_Page_:
┄┄┄┄┄┄┄┄┄┄┄┄┄┄┄┄┄┄┄┄

And digged down. Altars, by the law of Moses, were required to be made of earth or unhewn stones, Ex 20:24,25. Hence the expression, to dig them down, means completely to demolish or destroy them.
Thine altars. There was one great altar in the front of the tabernacle and the temple, on which the daily sacrifices of the Jews were to be made. But they were not forbidden to make altars also elsewhere, Ex 20:25. And hence they are mentioned as existing in other places, 1 Sa 7:17; 16:2,3; 1 Ki 18:30,32.
These were the altars of which Elijah complained as having been thrown down by the Jews; an act which was regarded as expressive of signal impiety.
I am left alone. I am the only prophet which is left alive. We are told that when Jezebel cut off the prophets of the Lord, Obadiah took a hundred of them and hid them in a cave, 1 Ki 18:4. But it is not improbable that they had been discovered and put to death by Ahab. The account which Obadiah gave Elijah when he met him, (1 Ki 18:13) seems to favour such a supposition.
Seek my life. That is, Ahab and Jezebel seek to kill me. This they did because he had overcome and slain the prophets of Baal, 1 Ki 19:1,2. There could scarcely be conceived a time of greater distress and declension in religion than this. It has not often happened that so many things that were disheartening have occurred to the church at the same period of time. The prophets of God were slam; but one lonely man appeared to have zeal for true religion; the nation was running to idolatry; the civil rulers were criminally wicked, and were the leaders in the universal apostasy; and all the influences of wealth and power were setting in against the true religion to destroy it. It was natural that the solitary man of God should feel disheartened and lonely in this universal guilt; and should realize that he had no power to resist this tide of crime and calamities.

┄┄┄┄┄┄┄┄┄┄┄┄┄┄┄┄┄┄┄┄

_What to work on_:
Using the commentary on Elijah's complaint, explain in one to three sentences why the expression "to dig them down" means to destroy the altars completely.

┄┄┄┄┄┄┄┄┄┄┄┄┄┄┄┄┄┄┄┄

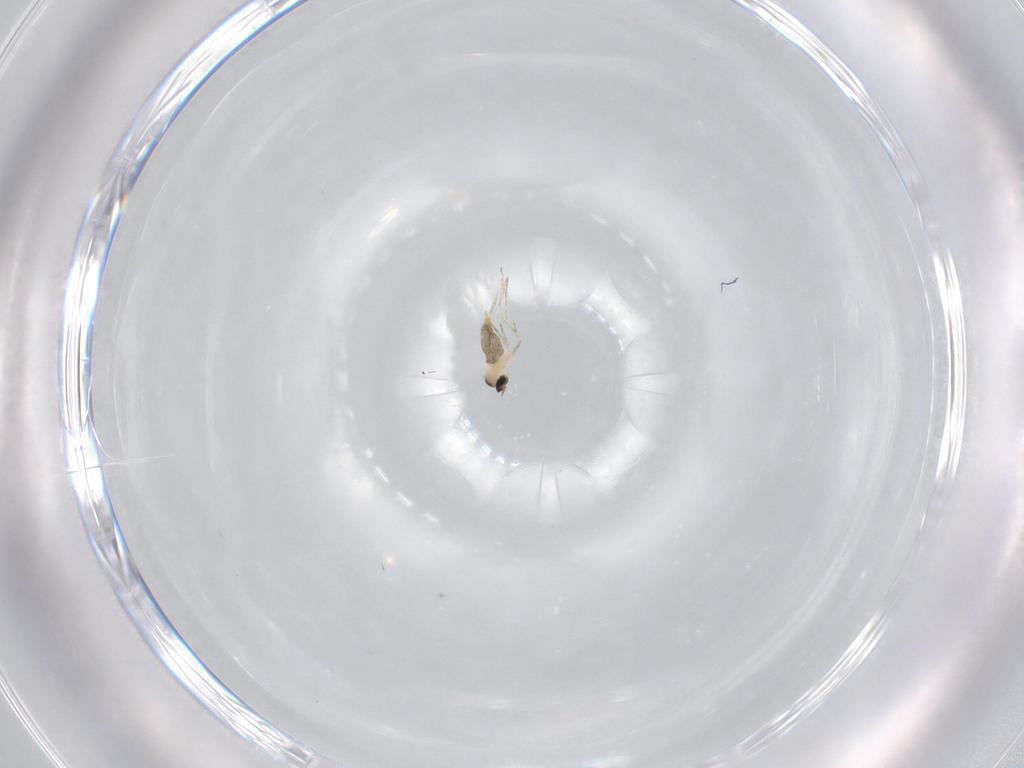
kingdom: Animalia
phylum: Arthropoda
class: Insecta
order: Diptera
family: Cecidomyiidae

┄┄┄┄┄┄┄┄┄┄┄┄┄┄┄┄┄┄┄┄

_Response below_:
The law of Moses required altars to be made of earth or unhewn stones (Ex 20:24,25). Digging such altars down therefore meant demolishing or destroying them completely.